- [What you have to do]:
In the entries below, identify every line with the string "avez" and copy it.

(Saved data entries)
━━━━━━━━━━━━━━━━━━━━━━━━━━━━━━

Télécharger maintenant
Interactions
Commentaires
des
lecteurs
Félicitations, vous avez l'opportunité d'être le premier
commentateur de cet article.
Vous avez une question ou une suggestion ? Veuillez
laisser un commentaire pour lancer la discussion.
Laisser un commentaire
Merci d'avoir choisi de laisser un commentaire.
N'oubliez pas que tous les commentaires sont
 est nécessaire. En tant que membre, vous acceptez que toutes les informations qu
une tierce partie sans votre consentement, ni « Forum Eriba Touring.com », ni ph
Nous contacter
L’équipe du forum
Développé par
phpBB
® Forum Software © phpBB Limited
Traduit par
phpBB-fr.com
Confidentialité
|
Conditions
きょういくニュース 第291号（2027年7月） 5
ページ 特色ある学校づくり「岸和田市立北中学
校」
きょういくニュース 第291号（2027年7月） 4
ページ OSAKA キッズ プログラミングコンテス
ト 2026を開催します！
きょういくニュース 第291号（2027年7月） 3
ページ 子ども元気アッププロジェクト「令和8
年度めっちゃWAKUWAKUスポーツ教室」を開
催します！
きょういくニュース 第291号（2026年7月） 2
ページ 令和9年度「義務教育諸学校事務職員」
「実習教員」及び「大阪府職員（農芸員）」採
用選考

━━━━━━━━━━━━━━━━━━━━━━━━━━━━━━

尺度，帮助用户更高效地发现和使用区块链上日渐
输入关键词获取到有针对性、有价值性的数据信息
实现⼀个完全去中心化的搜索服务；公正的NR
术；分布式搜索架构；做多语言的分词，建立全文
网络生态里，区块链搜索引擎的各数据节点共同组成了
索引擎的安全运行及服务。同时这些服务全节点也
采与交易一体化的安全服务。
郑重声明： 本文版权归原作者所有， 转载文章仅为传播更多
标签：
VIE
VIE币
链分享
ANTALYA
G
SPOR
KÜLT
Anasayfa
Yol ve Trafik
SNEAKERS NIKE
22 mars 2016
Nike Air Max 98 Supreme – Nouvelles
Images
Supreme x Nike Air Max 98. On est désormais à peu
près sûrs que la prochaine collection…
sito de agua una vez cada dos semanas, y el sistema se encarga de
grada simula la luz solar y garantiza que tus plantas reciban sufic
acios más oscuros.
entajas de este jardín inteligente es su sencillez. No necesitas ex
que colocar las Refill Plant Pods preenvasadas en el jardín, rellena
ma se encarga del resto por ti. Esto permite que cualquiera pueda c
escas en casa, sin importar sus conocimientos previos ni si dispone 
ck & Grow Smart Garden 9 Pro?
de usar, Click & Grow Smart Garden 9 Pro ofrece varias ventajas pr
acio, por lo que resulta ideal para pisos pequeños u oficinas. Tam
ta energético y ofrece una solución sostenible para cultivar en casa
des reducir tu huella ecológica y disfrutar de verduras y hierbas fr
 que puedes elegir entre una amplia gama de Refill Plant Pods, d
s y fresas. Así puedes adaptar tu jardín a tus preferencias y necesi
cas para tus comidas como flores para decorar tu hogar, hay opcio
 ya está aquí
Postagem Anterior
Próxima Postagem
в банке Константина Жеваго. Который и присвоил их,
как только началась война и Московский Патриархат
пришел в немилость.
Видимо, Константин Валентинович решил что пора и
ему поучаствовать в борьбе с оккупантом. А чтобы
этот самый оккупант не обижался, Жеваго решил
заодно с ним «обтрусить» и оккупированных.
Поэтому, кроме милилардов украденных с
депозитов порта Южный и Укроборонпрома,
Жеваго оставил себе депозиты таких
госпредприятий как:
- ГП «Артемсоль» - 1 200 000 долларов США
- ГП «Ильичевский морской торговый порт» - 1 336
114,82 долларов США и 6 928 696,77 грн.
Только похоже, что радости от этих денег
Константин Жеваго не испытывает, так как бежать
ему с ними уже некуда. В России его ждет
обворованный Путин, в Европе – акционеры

━━━━━━━━━━━━━━━━━━━━━━━━━━━━━━

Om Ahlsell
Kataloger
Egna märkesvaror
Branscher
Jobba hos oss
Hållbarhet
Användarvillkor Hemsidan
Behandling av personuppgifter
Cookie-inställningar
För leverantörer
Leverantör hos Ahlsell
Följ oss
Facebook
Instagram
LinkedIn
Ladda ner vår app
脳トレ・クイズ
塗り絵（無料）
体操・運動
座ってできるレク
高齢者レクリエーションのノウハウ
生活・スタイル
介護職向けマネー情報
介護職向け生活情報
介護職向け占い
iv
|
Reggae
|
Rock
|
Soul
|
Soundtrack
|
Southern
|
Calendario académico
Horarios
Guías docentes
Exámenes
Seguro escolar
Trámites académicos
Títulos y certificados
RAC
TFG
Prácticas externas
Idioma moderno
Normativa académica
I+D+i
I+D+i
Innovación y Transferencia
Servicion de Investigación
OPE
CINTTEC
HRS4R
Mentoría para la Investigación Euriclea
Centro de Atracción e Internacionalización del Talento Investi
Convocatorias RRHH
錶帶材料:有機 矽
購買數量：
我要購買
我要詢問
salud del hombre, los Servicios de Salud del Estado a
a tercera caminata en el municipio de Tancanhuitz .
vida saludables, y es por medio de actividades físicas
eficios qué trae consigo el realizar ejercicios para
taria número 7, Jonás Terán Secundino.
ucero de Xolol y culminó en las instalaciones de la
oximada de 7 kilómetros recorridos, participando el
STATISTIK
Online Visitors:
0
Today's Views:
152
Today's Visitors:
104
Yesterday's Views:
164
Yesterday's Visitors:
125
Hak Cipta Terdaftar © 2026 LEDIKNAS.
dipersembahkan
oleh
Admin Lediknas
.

━━━━━━━━━━━━━━━━━━━━━━━━━━━━━━

- [Solved problem]:
Félicitations, vous avez l'opportunité d'être le premier
Vous avez une question ou une suggestion ? Veuillez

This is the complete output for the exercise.